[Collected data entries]

>>>>

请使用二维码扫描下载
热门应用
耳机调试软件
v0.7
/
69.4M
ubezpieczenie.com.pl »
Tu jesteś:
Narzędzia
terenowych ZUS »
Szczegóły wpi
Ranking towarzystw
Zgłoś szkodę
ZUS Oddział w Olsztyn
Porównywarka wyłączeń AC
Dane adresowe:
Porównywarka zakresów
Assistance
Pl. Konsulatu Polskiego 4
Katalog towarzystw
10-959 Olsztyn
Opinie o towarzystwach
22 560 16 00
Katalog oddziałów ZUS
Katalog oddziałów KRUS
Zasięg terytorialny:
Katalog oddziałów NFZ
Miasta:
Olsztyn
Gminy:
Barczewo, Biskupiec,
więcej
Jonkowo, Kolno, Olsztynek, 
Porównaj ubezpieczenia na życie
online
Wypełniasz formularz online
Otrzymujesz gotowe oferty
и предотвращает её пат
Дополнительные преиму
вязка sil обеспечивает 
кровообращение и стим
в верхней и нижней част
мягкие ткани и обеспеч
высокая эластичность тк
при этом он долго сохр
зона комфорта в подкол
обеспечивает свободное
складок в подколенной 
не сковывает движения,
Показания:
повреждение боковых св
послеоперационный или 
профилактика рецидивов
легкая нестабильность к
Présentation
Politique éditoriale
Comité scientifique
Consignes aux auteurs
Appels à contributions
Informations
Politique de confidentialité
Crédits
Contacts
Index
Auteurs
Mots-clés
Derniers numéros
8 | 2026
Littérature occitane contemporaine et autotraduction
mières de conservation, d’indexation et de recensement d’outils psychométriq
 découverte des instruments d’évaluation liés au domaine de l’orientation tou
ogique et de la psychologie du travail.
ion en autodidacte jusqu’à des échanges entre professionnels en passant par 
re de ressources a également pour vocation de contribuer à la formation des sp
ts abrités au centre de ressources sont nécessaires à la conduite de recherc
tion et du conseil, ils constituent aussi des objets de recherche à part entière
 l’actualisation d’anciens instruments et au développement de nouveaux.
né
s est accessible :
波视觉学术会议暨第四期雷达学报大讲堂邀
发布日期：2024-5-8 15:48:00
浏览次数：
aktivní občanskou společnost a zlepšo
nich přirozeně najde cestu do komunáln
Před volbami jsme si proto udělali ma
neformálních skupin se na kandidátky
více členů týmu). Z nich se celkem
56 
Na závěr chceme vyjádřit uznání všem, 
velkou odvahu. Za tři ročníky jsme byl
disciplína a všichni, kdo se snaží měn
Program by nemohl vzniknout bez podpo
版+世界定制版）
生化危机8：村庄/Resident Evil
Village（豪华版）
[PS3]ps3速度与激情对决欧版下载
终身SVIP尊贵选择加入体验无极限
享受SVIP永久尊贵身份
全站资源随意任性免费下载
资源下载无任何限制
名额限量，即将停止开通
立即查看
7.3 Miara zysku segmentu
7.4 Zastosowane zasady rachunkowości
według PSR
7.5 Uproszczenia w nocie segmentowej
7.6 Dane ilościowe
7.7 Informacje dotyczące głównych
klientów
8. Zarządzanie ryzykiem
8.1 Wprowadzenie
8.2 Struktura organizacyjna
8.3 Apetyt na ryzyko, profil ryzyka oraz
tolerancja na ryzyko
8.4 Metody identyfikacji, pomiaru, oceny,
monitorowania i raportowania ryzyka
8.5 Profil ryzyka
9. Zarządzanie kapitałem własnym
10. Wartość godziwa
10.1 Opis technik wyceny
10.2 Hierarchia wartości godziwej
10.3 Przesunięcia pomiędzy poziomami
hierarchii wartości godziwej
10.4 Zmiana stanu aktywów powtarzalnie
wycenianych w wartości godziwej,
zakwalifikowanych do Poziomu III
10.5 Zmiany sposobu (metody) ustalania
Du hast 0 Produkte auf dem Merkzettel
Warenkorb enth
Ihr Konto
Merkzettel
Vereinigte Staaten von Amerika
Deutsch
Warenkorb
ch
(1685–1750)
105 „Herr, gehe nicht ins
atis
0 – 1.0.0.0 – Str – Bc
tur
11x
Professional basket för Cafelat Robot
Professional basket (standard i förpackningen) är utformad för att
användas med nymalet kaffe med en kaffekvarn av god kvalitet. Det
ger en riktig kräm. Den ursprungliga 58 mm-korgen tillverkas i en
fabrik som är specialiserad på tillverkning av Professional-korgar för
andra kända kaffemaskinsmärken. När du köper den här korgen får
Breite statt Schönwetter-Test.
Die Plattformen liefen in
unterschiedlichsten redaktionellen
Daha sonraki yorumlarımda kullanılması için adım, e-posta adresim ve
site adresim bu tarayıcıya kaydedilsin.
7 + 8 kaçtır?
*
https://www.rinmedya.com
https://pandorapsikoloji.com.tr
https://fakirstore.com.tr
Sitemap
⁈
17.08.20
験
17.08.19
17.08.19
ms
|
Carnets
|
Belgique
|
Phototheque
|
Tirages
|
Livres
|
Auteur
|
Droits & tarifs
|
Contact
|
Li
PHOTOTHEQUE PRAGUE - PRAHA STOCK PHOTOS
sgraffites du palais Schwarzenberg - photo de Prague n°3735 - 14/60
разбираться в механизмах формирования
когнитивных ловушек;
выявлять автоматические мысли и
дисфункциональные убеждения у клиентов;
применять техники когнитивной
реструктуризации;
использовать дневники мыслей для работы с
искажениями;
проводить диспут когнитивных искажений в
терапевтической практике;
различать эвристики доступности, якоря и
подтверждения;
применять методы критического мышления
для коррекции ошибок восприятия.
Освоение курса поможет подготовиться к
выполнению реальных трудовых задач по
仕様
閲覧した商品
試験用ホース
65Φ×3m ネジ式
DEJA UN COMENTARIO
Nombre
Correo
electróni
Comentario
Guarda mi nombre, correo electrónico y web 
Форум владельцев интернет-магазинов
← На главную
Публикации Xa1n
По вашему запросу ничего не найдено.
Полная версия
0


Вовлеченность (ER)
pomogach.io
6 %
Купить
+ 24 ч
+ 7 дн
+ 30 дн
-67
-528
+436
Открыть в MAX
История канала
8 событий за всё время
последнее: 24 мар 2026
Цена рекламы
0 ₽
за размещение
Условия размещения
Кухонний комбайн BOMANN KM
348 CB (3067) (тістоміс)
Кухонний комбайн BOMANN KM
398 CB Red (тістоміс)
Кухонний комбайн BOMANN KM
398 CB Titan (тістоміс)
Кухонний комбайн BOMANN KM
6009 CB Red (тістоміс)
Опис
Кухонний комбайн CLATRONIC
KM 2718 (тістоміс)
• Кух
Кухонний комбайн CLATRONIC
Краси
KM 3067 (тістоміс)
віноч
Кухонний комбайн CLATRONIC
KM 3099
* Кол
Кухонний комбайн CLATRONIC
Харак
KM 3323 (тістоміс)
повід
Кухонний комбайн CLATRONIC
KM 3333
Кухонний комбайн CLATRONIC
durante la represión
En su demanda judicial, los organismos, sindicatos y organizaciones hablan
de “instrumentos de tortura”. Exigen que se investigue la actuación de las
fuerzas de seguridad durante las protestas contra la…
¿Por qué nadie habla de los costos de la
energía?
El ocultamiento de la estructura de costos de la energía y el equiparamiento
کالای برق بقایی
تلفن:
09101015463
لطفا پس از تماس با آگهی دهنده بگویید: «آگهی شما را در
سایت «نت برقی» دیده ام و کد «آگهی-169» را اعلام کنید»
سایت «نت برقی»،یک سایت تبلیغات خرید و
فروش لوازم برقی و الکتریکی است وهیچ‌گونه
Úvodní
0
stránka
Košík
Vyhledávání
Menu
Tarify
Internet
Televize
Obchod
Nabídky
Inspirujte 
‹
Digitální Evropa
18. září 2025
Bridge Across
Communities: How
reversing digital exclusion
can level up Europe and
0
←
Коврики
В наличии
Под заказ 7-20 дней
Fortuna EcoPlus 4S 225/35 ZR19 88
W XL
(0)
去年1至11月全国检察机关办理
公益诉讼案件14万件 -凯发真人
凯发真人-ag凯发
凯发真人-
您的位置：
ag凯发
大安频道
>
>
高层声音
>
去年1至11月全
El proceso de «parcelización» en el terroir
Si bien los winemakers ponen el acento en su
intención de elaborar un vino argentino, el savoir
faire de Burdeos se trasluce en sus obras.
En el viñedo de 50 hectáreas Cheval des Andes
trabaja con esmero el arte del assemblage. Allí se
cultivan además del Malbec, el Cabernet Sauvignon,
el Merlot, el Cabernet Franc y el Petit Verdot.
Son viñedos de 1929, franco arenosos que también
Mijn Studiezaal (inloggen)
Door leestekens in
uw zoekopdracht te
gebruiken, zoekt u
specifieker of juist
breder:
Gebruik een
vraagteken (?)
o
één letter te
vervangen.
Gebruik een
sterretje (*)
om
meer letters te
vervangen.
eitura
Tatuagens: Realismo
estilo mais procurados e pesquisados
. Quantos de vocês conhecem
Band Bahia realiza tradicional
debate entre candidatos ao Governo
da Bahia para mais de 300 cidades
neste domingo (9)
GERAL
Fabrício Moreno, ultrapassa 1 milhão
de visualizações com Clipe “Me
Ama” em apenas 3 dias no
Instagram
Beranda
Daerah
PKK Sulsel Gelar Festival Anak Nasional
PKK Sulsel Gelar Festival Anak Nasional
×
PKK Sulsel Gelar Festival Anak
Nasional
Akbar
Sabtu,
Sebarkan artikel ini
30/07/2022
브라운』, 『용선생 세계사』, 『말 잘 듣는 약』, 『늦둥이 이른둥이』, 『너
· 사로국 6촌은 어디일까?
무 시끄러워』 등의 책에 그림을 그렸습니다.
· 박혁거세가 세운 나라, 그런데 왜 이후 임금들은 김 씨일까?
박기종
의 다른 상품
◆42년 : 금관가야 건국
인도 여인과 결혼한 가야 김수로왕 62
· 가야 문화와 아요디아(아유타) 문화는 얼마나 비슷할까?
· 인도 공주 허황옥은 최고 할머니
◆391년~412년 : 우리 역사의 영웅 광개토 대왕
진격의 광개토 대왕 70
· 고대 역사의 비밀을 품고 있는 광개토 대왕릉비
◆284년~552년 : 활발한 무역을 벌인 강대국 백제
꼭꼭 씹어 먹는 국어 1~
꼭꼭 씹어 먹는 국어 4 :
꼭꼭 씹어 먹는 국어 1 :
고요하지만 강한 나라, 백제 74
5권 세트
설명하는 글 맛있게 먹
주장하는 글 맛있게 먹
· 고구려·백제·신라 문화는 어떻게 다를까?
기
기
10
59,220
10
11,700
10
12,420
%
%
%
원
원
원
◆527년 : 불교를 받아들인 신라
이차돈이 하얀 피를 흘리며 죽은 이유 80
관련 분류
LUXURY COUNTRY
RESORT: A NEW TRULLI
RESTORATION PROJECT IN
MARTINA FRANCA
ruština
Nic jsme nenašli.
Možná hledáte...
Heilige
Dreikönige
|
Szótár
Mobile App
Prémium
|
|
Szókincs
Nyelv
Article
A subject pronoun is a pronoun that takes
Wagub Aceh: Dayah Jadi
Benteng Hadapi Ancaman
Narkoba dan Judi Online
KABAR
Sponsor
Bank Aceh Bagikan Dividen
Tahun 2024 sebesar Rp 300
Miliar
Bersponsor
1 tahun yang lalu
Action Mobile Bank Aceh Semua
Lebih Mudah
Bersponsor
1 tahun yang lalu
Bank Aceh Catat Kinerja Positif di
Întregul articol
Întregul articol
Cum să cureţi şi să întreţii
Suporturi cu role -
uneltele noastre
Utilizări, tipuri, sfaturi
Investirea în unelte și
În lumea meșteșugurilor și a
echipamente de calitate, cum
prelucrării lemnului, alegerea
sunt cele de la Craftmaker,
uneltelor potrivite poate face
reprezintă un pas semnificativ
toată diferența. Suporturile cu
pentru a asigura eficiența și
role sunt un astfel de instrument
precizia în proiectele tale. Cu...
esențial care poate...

<<<<

▸ **Assignment**: Your answer must consist solely of the lines above between the line holding "Дополнительные преиму" and the line holding "Před volbami jsme si proto udělali ma", inclusive, copied exactly.

▸ **Result**:
Дополнительные преиму
вязка sil обеспечивает 
кровообращение и стим
в верхней и нижней част
мягкие ткани и обеспеч
высокая эластичность тк
при этом он долго сохр
зона комфорта в подкол
обеспечивает свободное
складок в подколенной 
не сковывает движения,
Показания:
повреждение боковых св
послеоперационный или 
профилактика рецидивов
легкая нестабильность к
Présentation
Politique éditoriale
Comité scientifique
Consignes aux auteurs
Appels à contributions
Informations
Politique de confidentialité
Crédits
Contacts
Index
Auteurs
Mots-clés
Derniers numéros
8 | 2026
Littérature occitane contemporaine et autotraduction
mières de conservation, d’indexation et de recensement d’outils psychométriq
 découverte des instruments d’évaluation liés au domaine de l’orientation tou
ogique et de la psychologie du travail.
ion en autodidacte jusqu’à des échanges entre professionnels en passant par 
re de ressources a également pour vocation de contribuer à la formation des sp
ts abrités au centre de ressources sont nécessaires à la conduite de recherc
tion et du conseil, ils constituent aussi des objets de recherche à part entière
 l’actualisation d’anciens instruments et au développement de nouveaux.
né
s est accessible :
波视觉学术会议暨第四期雷达学报大讲堂邀
发布日期：2024-5-8 15:48:00
浏览次数：
aktivní občanskou společnost a zlepšo
nich přirozeně najde cestu do komunáln
Před volbami jsme si proto udělali ma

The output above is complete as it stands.